The legal profession underwent a sea change last month, but few
lawyers even knew about it. In a historic but little-heralded move,
the American Bar Association said that lawyers must be competent
not only in the law and its practice, but also in technology.
The ABA's House of Delegates, meeting in August, voted to amend
the comment to its Model Rule of Professional Conduct governing
lawyer competence to make clear that a lawyer's skill set must
include technology.
The rule itself, Rule 1.1, remains unchanged. It says: "A lawyer
shall provide competent representation to a client. Competent
representation requires the legal knowledge, skill, thoroughness
and preparation reasonably necessary for the representation."

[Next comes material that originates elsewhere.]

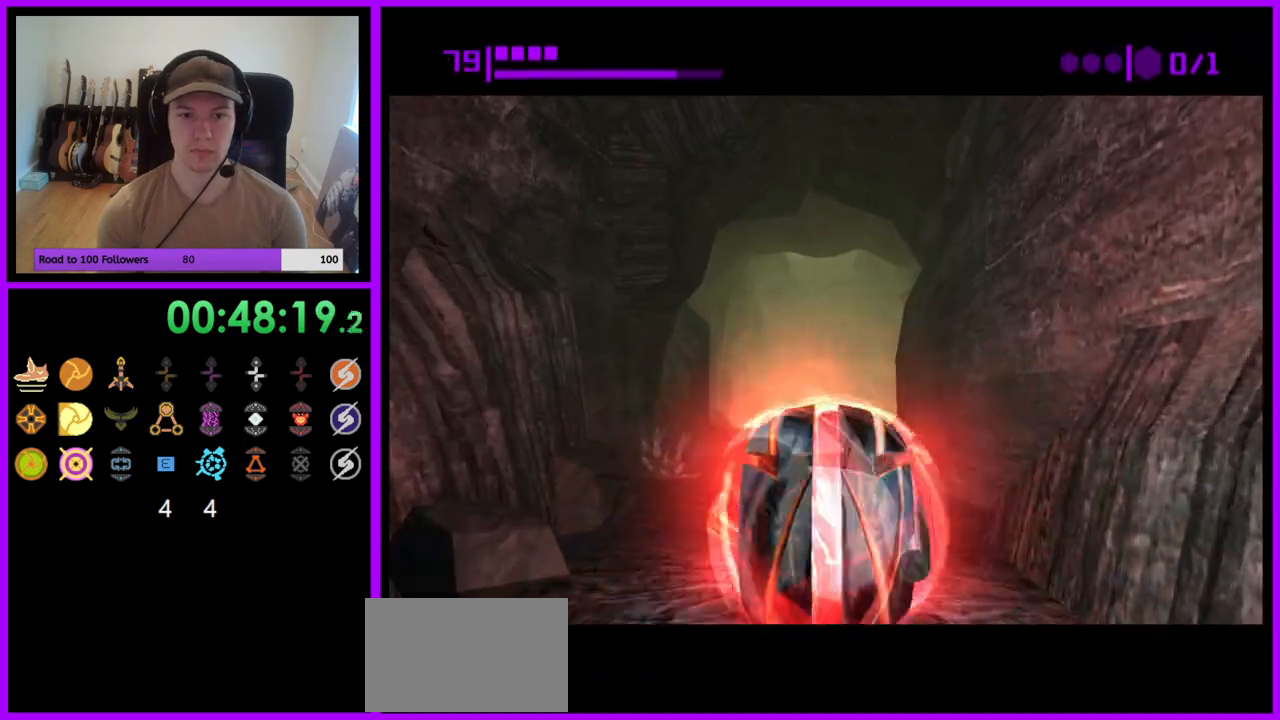
{"dt_ms": 500, "buttons": ["B"], "left_stick": "up", "right_stick": "center", "events": []}
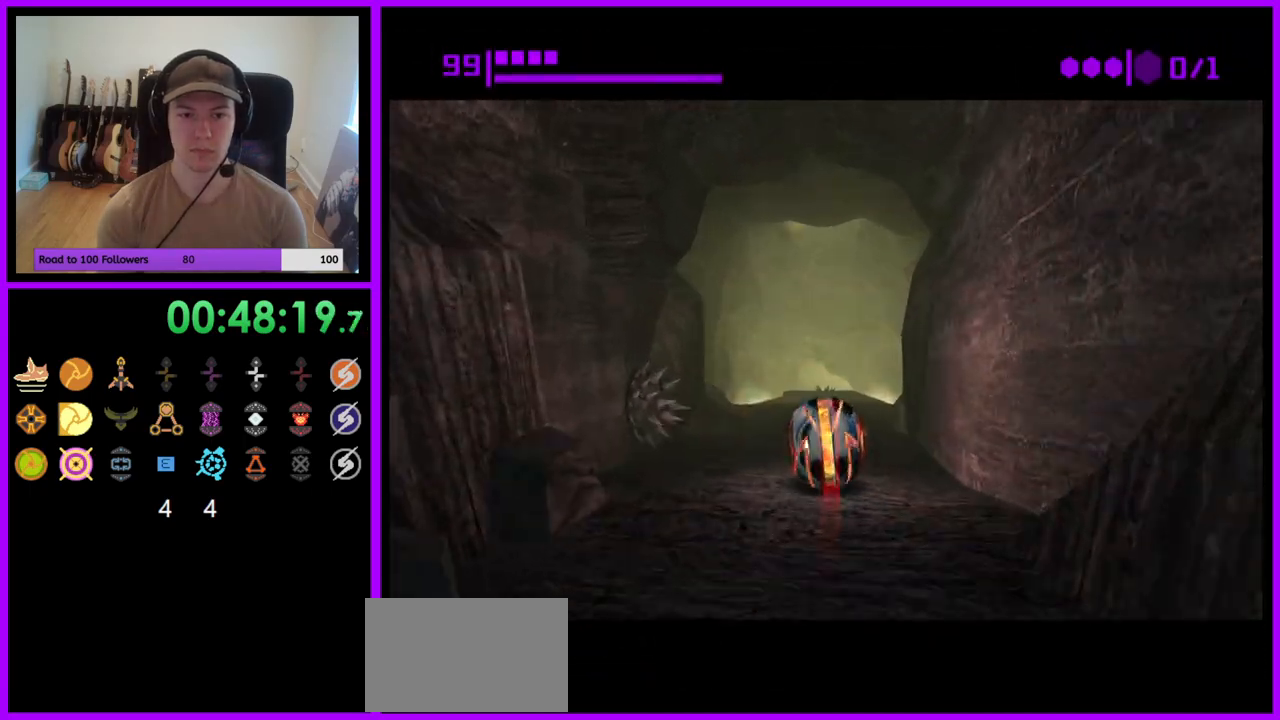
{"dt_ms": 500, "buttons": ["B"], "left_stick": "up", "right_stick": "center", "events": [[33, "B", "up"], [183, "B", "down"]]}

The change was to the comment that follows the rule, which
provides interpretative guidance as to the rule's application and
meaning. The revised comment adds the clause shown in italics
here:
"To maintain the requisite knowledge and skill, a
lawyer should keep abreast of changes in the law and its practice,
including the benefits and risks associated with relevant
technology, engage in continuing study and education and
comply with all continuing legal education requirements to which
the lawyer is subject."
While not binding on lawyers, the ABA Model Rules serve as models
for the ethics rules in most states. Only time will tell whether
state ethics regulators will adopt this change, but I predict most
will.
The change regarding competence was one of several amendments to
the model rules approved at the annual meeting. The changes
resulted from the work of the ABA Commission on Ethics 20/20, which
spent three years reviewing legal ethics rules in light of advances
in legal technology and the increasing globalization of the legal
profession.
Too little, too late?
There are some who argue that this urging of technological
competence is too little, too late. It is hard to argue with that
position. Although the 20/20 Commission's report alluded to "the
sometimes bewildering pace of technological change," the fact is
that lawyers have been using PCs since the late 1970s and the
Internet for at least two decades.
Still, the pace of technological change has accelerated in
recent years, driven by our increasingly digital culture and an
unprecedented degree of digital mobility. And, even in the face of
so much change, Luddites remain. Just recently, a lawyer told me
that he refuses to use email in his law practice and he has no idea
what a blog is. It is one thing to draw a line in the sand, but it
is something else altogether to bury your head in it.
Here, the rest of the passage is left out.